Miss Manhattan Hangs Out...with Kaila Powell Frasco

When Kaila Powell Frasco tells me to meet her at Goldie’s in Greenpoint to play pool I imagine, for whatever reason, totally incorrectly, that it’s a dive bar. Rather, it’s a salute to delicious 1970s tack, with almost cartoonish painted portraits of icons like Dolly Parton, Sammy Davis, Jr., and Steve McQueen on the walls. Beaded fringe hangs from a canopy over the bar, a leopard sits primly in a spotlight for no reason, and the booths are red leather. “This place is so cool,” I text her when I arrive. She’s two blocks away. “I know,” she says.

Shortly she arrives, a white t-shirt with “here’s my cup of care...oh, look, it’s fucking empty” screened on its side. The shirt was too big, she says, so she ripped it, doubtlessly making it infinitely more interesting. She wears sparkly silver pants and black boots, her blonde hair and dark roots twisted into a towering mane, long black wings drawn around her eyes with silver stars underneath.

Kaila is a costume designer currently working on a number of Broadway shows, but her work as an independent artist and designer has also been worn by Lady Gaga. Originally she studied fashion, where she found her creative spirit constantly reined in. It wasn’t until she found costume design that she was able to fully express herself and she never looked back. Early on, she couldn’t afford to buy fabric, so would often make dresses of found materials, like old rolls of film, wine corks, and twigs. She also repurposes vintage band t-shirts and jackets into ripped and/or sparkly rockstar gear, forms headpieces from aluminum nails, lacquered money, and toy horses. Much of her work is inspired by her own dreams, she tells me as she sips a beer and waits for the pool table to open up.
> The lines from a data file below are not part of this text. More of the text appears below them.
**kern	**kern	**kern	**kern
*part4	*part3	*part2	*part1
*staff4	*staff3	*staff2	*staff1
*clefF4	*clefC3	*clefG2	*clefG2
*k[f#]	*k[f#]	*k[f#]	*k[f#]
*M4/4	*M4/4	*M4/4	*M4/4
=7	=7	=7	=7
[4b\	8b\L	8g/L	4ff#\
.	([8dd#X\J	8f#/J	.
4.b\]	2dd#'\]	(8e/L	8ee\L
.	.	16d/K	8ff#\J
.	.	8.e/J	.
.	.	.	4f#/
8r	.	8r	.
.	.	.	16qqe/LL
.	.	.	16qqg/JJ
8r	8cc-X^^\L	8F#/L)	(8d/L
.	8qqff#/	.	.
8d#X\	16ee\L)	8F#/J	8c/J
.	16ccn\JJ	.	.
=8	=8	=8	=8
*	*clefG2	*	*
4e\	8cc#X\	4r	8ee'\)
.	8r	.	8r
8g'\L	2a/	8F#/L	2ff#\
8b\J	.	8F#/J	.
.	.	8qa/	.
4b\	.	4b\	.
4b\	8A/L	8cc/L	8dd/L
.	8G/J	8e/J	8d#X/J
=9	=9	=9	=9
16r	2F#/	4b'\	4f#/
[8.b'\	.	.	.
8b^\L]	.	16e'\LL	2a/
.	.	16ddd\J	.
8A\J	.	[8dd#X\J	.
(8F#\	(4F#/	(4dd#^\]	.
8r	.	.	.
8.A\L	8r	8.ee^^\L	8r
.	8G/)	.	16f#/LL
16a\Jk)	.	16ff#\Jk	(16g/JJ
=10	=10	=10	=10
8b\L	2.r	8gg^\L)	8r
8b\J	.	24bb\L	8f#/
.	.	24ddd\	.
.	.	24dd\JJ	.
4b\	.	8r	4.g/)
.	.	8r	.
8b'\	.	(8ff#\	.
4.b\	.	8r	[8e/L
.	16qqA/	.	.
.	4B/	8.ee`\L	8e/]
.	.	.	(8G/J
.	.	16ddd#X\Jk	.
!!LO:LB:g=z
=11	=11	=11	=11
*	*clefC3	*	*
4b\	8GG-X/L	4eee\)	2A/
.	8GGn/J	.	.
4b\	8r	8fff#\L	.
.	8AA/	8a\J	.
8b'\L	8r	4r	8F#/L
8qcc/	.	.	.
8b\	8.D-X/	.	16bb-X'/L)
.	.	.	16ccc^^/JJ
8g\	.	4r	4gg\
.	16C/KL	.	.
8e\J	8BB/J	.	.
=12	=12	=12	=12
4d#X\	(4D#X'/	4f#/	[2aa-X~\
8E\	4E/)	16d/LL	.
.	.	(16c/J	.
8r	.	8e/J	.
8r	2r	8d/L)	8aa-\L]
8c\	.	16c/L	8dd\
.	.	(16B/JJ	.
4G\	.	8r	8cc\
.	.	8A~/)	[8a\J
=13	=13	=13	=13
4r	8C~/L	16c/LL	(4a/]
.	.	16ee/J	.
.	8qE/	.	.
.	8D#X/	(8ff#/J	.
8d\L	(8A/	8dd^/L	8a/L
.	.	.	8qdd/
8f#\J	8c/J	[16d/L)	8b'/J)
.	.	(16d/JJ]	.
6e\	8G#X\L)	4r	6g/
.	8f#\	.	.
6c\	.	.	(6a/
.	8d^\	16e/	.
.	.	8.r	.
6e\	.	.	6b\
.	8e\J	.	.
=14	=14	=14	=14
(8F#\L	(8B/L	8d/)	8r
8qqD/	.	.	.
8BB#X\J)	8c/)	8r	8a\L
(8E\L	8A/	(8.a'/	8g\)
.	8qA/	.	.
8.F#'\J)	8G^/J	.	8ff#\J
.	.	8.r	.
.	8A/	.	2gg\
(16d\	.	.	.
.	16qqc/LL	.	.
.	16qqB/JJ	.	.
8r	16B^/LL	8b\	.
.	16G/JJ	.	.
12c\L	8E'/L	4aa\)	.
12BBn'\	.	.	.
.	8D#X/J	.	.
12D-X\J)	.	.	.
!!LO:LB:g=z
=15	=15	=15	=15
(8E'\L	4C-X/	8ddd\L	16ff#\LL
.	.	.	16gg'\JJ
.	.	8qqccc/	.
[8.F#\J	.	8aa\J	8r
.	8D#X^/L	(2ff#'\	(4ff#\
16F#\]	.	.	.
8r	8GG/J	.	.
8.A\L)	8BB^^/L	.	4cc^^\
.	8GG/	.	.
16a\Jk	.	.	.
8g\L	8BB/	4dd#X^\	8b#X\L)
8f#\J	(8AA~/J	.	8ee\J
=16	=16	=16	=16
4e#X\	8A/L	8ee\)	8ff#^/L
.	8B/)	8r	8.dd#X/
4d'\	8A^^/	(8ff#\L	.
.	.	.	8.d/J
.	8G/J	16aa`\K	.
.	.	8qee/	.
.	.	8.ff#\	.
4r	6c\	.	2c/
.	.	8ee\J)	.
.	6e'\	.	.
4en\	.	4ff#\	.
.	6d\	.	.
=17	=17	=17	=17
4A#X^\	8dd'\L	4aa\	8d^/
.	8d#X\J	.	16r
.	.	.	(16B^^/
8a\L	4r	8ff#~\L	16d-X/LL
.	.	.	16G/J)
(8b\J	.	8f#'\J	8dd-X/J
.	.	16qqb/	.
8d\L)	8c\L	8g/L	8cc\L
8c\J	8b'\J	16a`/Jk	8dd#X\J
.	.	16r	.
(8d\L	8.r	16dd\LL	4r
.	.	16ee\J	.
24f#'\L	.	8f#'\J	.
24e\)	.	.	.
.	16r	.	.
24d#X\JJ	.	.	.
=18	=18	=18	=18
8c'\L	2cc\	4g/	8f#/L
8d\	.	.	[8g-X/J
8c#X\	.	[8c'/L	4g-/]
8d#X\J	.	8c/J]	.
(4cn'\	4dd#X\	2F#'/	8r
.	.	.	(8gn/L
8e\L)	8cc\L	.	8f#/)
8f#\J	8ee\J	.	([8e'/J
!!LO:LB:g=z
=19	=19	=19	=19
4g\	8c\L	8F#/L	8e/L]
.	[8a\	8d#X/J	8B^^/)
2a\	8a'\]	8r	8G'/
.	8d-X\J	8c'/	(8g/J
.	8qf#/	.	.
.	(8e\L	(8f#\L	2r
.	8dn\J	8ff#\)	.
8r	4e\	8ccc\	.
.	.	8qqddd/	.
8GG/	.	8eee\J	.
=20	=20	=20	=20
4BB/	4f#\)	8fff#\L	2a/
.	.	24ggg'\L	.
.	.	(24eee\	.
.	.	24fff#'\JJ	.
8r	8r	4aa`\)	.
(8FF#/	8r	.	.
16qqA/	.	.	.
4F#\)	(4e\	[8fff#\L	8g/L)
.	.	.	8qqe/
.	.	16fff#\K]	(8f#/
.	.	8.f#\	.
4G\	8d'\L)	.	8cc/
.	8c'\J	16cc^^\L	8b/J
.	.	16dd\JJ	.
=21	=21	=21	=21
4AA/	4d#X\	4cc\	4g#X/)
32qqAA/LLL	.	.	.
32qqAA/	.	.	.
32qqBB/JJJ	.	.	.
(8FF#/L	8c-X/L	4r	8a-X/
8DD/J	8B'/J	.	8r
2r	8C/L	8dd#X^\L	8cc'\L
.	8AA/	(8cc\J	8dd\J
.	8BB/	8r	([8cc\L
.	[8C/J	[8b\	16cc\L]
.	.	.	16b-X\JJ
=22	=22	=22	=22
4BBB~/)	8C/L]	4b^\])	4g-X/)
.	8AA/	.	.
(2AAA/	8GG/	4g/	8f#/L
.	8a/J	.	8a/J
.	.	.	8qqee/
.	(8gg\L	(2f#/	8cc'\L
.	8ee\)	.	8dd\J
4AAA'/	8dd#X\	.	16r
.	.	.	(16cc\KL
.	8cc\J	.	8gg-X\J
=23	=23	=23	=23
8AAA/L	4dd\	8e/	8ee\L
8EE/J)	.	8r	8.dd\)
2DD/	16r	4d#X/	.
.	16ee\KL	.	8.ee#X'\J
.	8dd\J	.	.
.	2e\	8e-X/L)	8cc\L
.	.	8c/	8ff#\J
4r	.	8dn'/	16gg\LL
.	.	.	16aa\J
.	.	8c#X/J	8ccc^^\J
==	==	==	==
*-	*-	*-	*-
Kaila got into pool after she injured her knee and was unable to work, coming to Goldie’s with friends for something to do. Her knee is much better now, and so is her pool game. Joining her tonight is Kristina, her friend since high school, who has never played. Kaila instructs, guiding Kristina’s gaze with a pool cue. They start by playing doubles and hold their breath when the other team aims their cues, hoping to keep the table. But they’re defeated, and retreat outside, soon to return.
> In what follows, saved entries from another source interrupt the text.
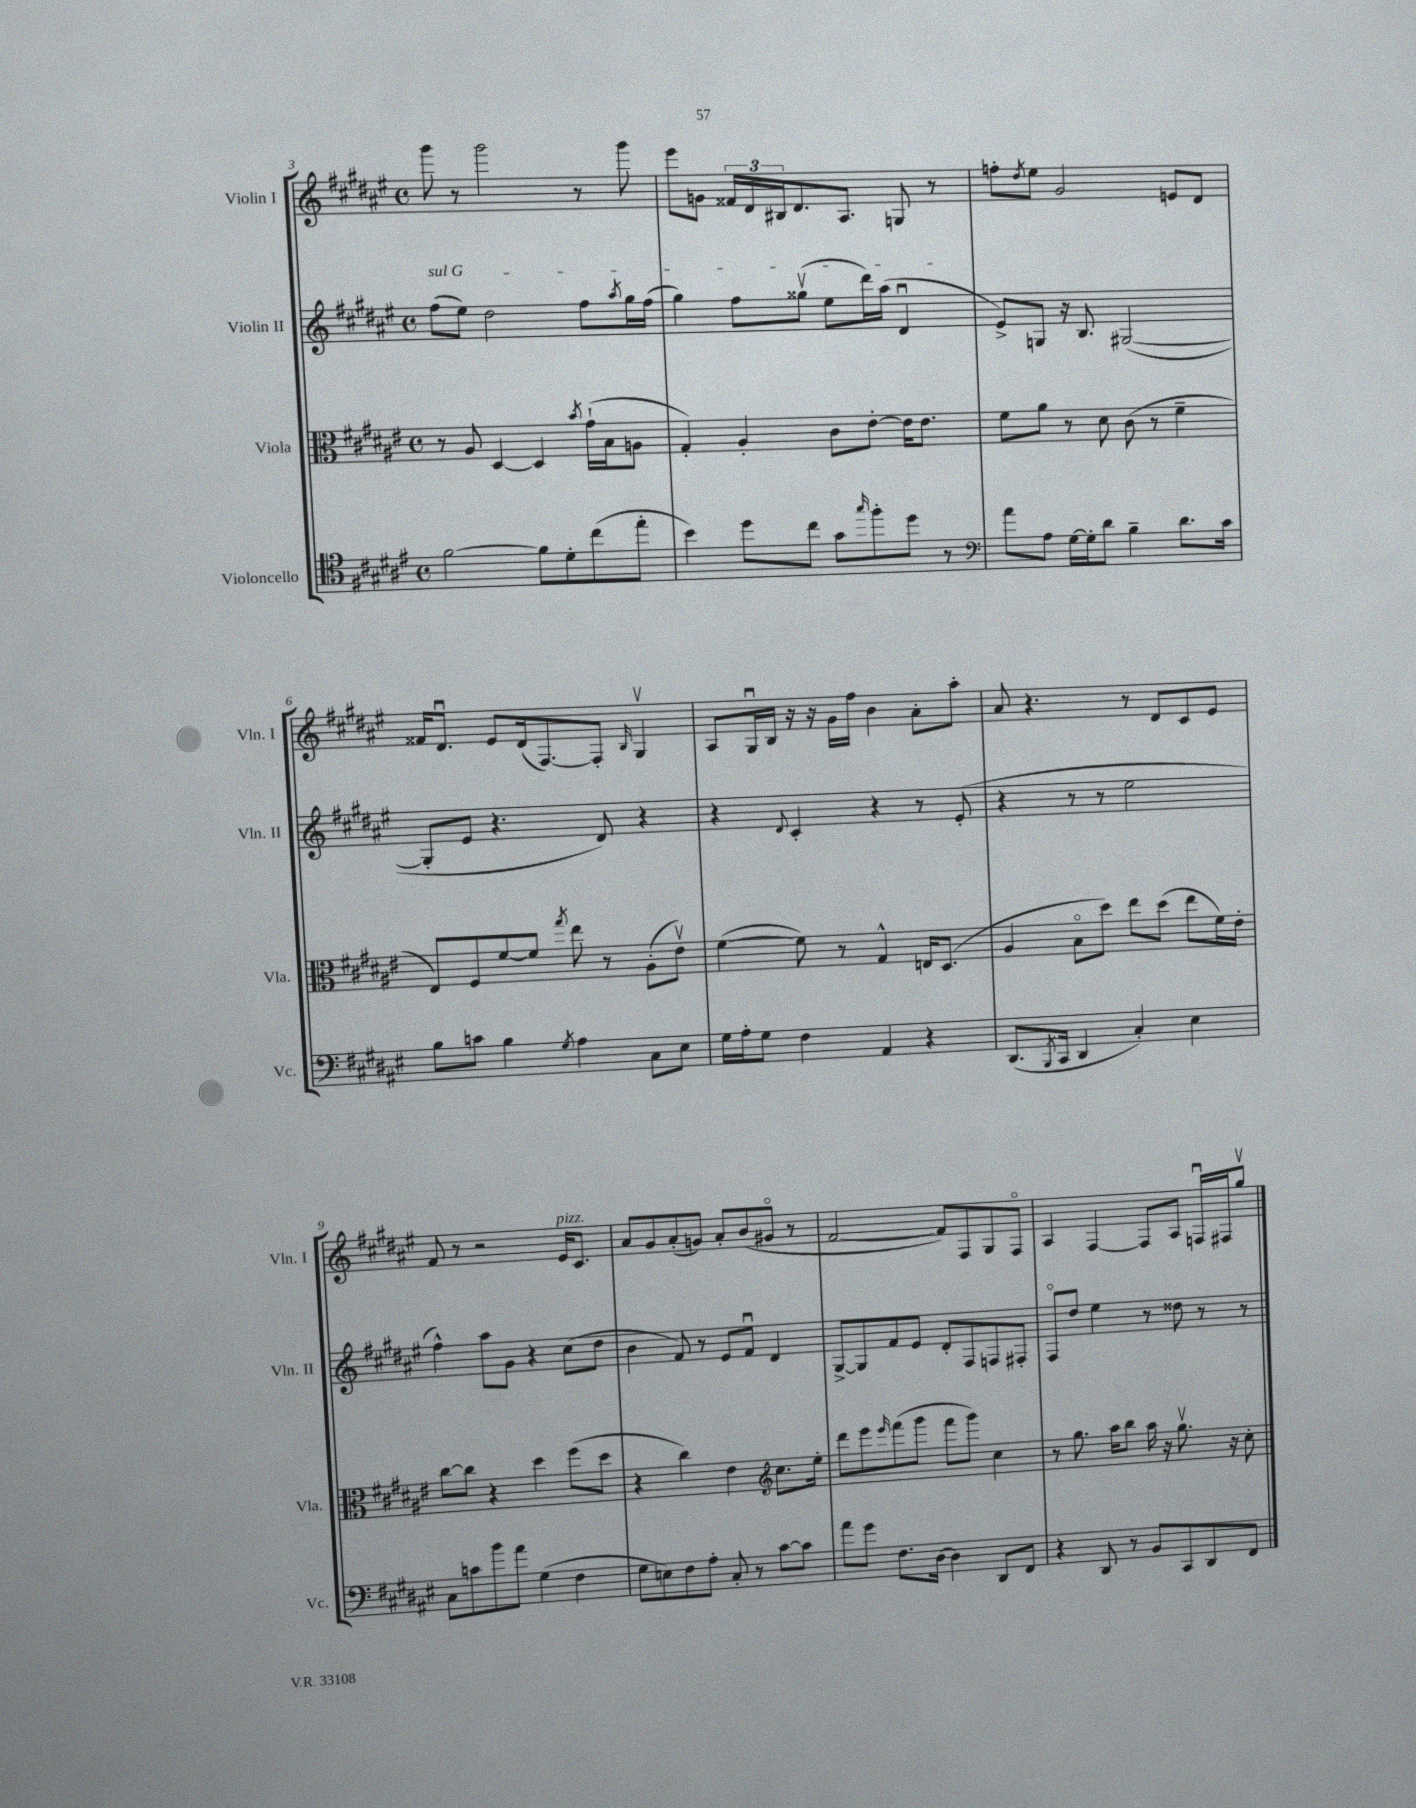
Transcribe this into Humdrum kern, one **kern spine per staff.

**kern	**kern	**kern	**kern
*part4	*part3	*part2	*part1
*staff4	*staff3	*staff2	*staff1
*I"Violoncello	*I"Viola	*I"Violin II	*I"Violin I
*I'Vc.	*I'Vla.	*I'Vln. II	*I'Vln. I
*clefC4	*clefC3	*clefG2	*clefG2
*k[f#c#g#d#a#e#]	*k[f#c#g#d#a#e#]	*k[f#c#g#d#a#e#]	*k[f#c#g#d#a#e#]
*M4/4	*M4/4	*M4/4	*M4/4
*met(c)	*met(c)	*met(c)	*met(c)
=3	=3	=3	=3
!	!	!LO:TX:a:i:t=sul G	!
[2f#\	8r	(8ff#\L	8ggg#\
.	8A#/	8ee#\J)	8r
.	[4D#/	2dd#\	2ggg#\
8f#\L]	4D#/]	.	.
8d#'\	.	.	.
.	8qb/	.	.
(8cc#\	(16g#`\LL	8ff#\L	8r
.	16B\J	.	.
.	.	8qaa#/	.
8ee#'\J	8An\J	16gg#\L	8ggg#\
.	.	(16ff#\JJ	.
=4	=4	=4	=4
4b\)	4G#'/)	4gg#\)	8eee#\L
.	.	.	8gn\J
8dd#\L	4A#'/	8ff#\L	24f##X/LL
.	.	.	24d#/
.	.	.	24B#X/J
8cc#\J	.	(8gg##Xv\J	8.d#/
8g#\L	8c#\L	8ee#\L	.
.	.	.	8.A#/J
16qqgg#/	.	.	.
8ff#'\	[8e#'\J	16ddd#\L)	.
.	.	(16aa#\JJ	.
8dd#\J	16e#\KL]	4d#u/	8Gn/
.	8.e#\J	.	.
8r	.	.	8r
=5	=5	=5	=5
*clefF4	*	*	*
8a#\L	8f#\L	8e#^/L)	8ffn'\L
.	.	.	8qdd#/
8A#\J	8a#\J	8Gn/J	8ee#\J
[16G#\LL	8r	16r	2g#/
16G#'\J]	.	8.B/	.
8d#\J	8d#\	.	.
4B~\	(8c#\	([2G#X/	.
.	8r	.	.
8.d#\L	4f#~\	.	8en/L
.	.	.	8d#/J
16c#\Jk	.	.	.
!!LO:LB:g=z
=6	=6	=6	=6
8B\L	8E#/L)	8G#'/L]	16f##X/KL
.	.	.	8.d#u/J
8cn\J	8F#/	8e#/J	.
4B\	[8f#/	4.r	8e#/L
.	8f#/J]	.	(16d#/k
.	.	.	[8.F#/)
8qG#/	8qgg#/	.	.
4A#\	8ee#\	.	.
.	8r	8d#/)	8F#'/J]
.	.	.	16qqB/
8C#\L	(8A#'\L	4r	4G#v/
8E#\J	8e#v\J)	.	.
=7	=7	=7	=7
16G#\LL	([4f#\	4r	8A#/L
16A#'\J	.	.	.
8G#\J	.	.	16G#u/L
.	.	.	16B/JJ
.	.	8qqd#/	.
4F#\	8f#\])	4c#'/	16r
.	.	.	16r
.	8r	.	16g#\LL
.	.	.	16ff#\JJ
4AA#/	4G#^^/	4r	4b\
4r	16En/KL	8r	8a#'\L
.	(8.D#/J	.	.
.	.	(8e#'/	8aa#'\J
=8	=8	=8	=8
(8.DD#/L	4A#/	4r	8a#/
.	.	.	4.r
8qBBB/	.	.	.
16CC#/Jk	.	.	.
4DD#/	8B\L	8r	.
.	8dd#\J)	8r	.
4C#'/)	8ee#\L	2ee#\	8r
.	(8dd#\J	.	8d#/L
4E#\	8ee#\L	.	8c#/
.	16f#\L)	.	8e#/J
.	16e#'\JJ	.	.
!!LO:LB:g=z
=9	=9	=9	=9
8C#\L	[8cc#\L	4ff#^^\)	8f#/
8cn\	8cc#\J]	.	8r
8b\	4r	8aa#\L	2r
8a#\J	.	8g#\J	.
(4G#\	4dd#\	4r	.
!	!	!	!LO:TX:a:i:t=pizz.
4F#\	(8ff#\L	(8cc#\L	16e#/KL
.	.	.	8.c#/J
.	8dd#\J	8dd#\J	.
=10	=10	=10	=10
8G#\L	4r	4b\	8a#/L
8En\)	.	.	8g#/
8F#\	4cc#\)	8f#/)	(8a#'/
8A#'\J	.	8r	8gn/J)
8C#'/	4e#\	8e#/L	8a#'/L
8r	.	8f#u/J	(8b/
*	*clefG2	*	*
[8c#\L	8.cc#\L	4d#/	8g#X/J
8c#\J]	.	.	8r
.	16ee#'\Jk	.	.
=11	=11	=11	=11
8a#\L	8ddd#\L	[8G#^/L	[2f#/
8g#\J	8eee#\	8G#/]	.
.	16qqeee#/	.	.
8.F#\L	(8fff#\	8f#/	.
.	8ggg#\J	8e#/J	.
[16D#\Jk	.	.	.
4D#\]	8fff#\L	8d#'/L	8f#/L])
.	8ggg#\J)	8F#/	8F#/
8DD#/L	4cc#\	8Fn/	8G#/
8FF#/J	.	8F#X'/J	8F#/J
=12	=12	=12	=12
4r	8r	8F#/L	4A#/
.	8.gg#\	8dd#/J	.
8DD#/	.	4ee#\	[4F#/
.	16aa#\KL	.	.
8r	8bb\J	.	.
8BB/L	16aa#\	8r	8F#/L]
.	16r	.	.
8CC#/	8.gg#v\	8dd##X\	8A#/J
8DD#/	.	8r	16Fnu/LL
.	16r	.	16F#X/J
8FF#/J	8cc#'\	8r	8gg#v/J
==	==	==	==
*-	*-	*-	*-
Kaila shows me some of her tattoos, two of which are inspired by Fleetwood Mac (‘go your own way’ on her arm; ‘Mac,’ also the name of a beloved dog) and Prince (“all the critics love you in New York”), and one on her wrist that says “no fimage,” which for her means “no fear of image.” In her work, all of which is run through with a rock and roll spirit, she hopes to inspire people to be whoever they truly are. Just meeting her tonight, with her spirited laugh, warm hugs, and vibrant, expressive gestures, I can’t imagine she is ever anyone but herself.